→ **DIRECTIVE**: Rewrite each of the rows below with "position box" in place of "bounding box", keeping everything else the same.

→ **THE DATA**:
▼
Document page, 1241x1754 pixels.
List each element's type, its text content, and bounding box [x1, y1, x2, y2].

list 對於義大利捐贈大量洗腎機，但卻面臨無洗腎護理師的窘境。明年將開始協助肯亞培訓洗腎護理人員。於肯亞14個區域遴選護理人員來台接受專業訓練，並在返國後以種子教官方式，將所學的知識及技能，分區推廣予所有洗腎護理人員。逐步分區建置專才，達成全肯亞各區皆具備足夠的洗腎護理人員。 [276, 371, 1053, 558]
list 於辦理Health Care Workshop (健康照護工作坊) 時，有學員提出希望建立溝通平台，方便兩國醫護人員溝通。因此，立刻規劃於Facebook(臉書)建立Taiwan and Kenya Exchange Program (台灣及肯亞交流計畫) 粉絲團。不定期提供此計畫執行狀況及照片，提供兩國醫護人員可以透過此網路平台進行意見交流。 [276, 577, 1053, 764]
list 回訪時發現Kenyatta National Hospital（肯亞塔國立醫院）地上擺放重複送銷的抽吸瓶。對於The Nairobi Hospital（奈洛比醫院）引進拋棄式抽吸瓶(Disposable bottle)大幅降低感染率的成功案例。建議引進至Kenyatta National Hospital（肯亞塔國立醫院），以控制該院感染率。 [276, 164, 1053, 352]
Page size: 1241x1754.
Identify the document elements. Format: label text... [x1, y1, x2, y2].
▲
→ **WORKED ANSWER**:
Document page, 1241x1754 pixels.
List each element's type, its text content, and position box [x1, y1, x2, y2].

list 對於義大利捐贈大量洗腎機，但卻面臨無洗腎護理師的窘境。明年將開始協助肯亞培訓洗腎護理人員。於肯亞14個區域遴選護理人員來台接受專業訓練，並在返國後以種子教官方式，將所學的知識及技能，分區推廣予所有洗腎護理人員。逐步分區建置專才，達成全肯亞各區皆具備足夠的洗腎護理人員。 [276, 371, 1053, 558]
list 於辦理Health Care Workshop (健康照護工作坊) 時，有學員提出希望建立溝通平台，方便兩國醫護人員溝通。因此，立刻規劃於Facebook(臉書)建立Taiwan and Kenya Exchange Program (台灣及肯亞交流計畫) 粉絲團。不定期提供此計畫執行狀況及照片，提供兩國醫護人員可以透過此網路平台進行意見交流。 [276, 577, 1053, 764]
list 回訪時發現Kenyatta National Hospital（肯亞塔國立醫院）地上擺放重複送銷的抽吸瓶。對於The Nairobi Hospital（奈洛比醫院）引進拋棄式抽吸瓶(Disposable bottle)大幅降低感染率的成功案例。建議引進至Kenyatta National Hospital（肯亞塔國立醫院），以控制該院感染率。 [276, 164, 1053, 352]
Page size: 1241x1754.
Identify the document elements. Format: label text... [x1, y1, x2, y2].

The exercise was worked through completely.